La tecnica di ricerca delle conferme contraddittorie

Questa tecnica è molto ben descritta nel racconto del caso di Giona, un uomo che vive da anni letteralmente barricato in casa, trascorrendo le sue giornate “cercando di difendersi da presunti, ma per lui reali, giudici inquisitori”.

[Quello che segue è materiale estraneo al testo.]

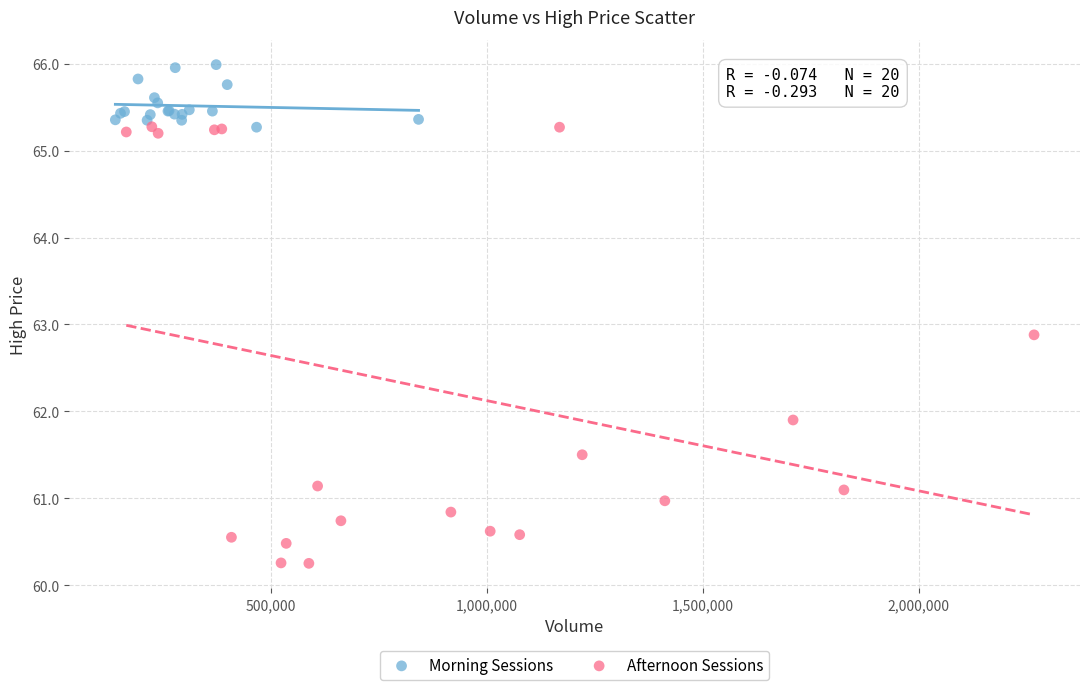

Which series contains the highest Y value?

Morning Sessions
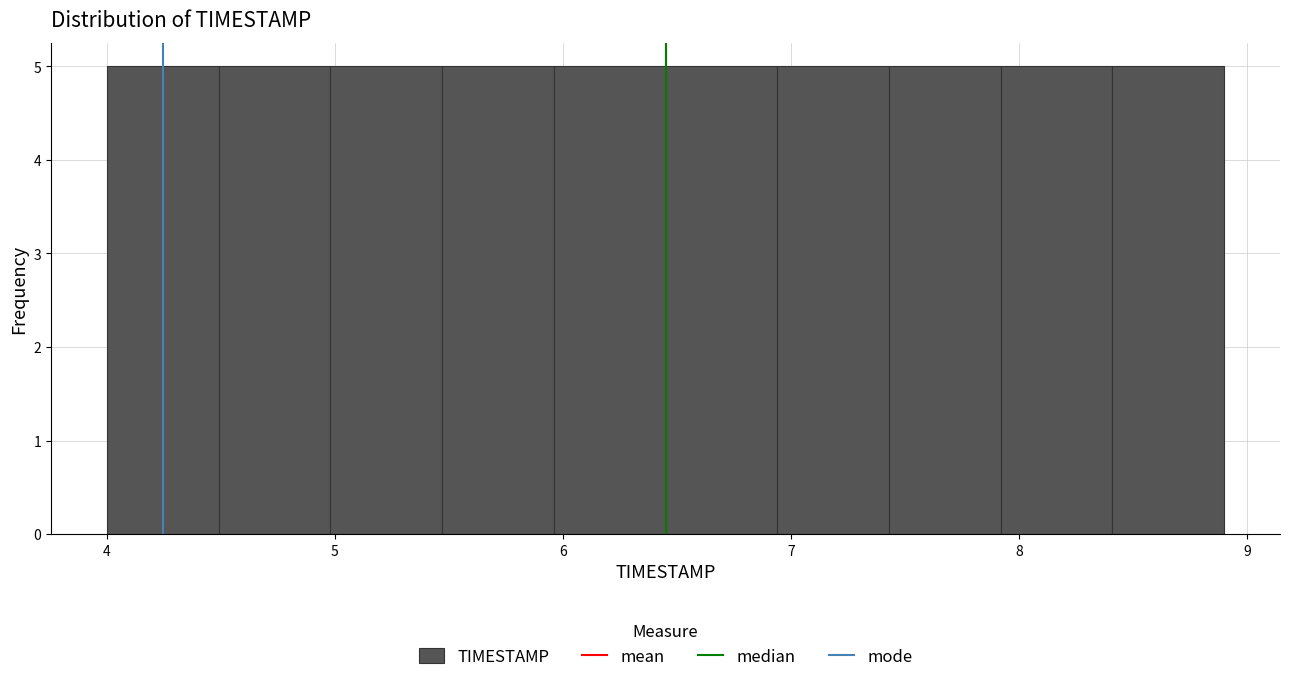

How tall is the bar that spans 5.47 to 5.96 on the x-axis? Neither the bar edges nor the heights are printed on the chart, so give them approximately, as read against the axes.

5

Attraverso questa prescrizione, assecondando la credenza paranoica del paziente, gli si chiede di andare ogni giorno alla ricerca di segnali ostili e di rifiuto da parte degli altri: “Da qui alla prossima volta che ci rivedremo, io vorrei che lei ogni giorno, per almeno mezz’ora o al massimo un’ora, prendesse un bloc-notes e uscisse di casa con il solo proposito di ricercare nelle persone che incontra i segni che stanno pensando male di lei. Osservi i loro volti, le loro espressioni, la direzione dello sguardo, un ghigno, una postura strana. Può prendere subito nota oppure farlo quando torna a casa, l’importante é che si concentri sulla ricerca di tutto ciò che conferma il suo senso di rifiuto, di giudizio, di condanna”.

Attraverso questa manovra terapeutica, il paziente riuscirà finalmente a mettere fine alla sua condizione di isolamento sociale e, non ottenendo conferme del suo essere indesiderabile, inizierà anche a modificare gradualmente la sua percezione dei rapporti interpersonali e la reazione ad essi.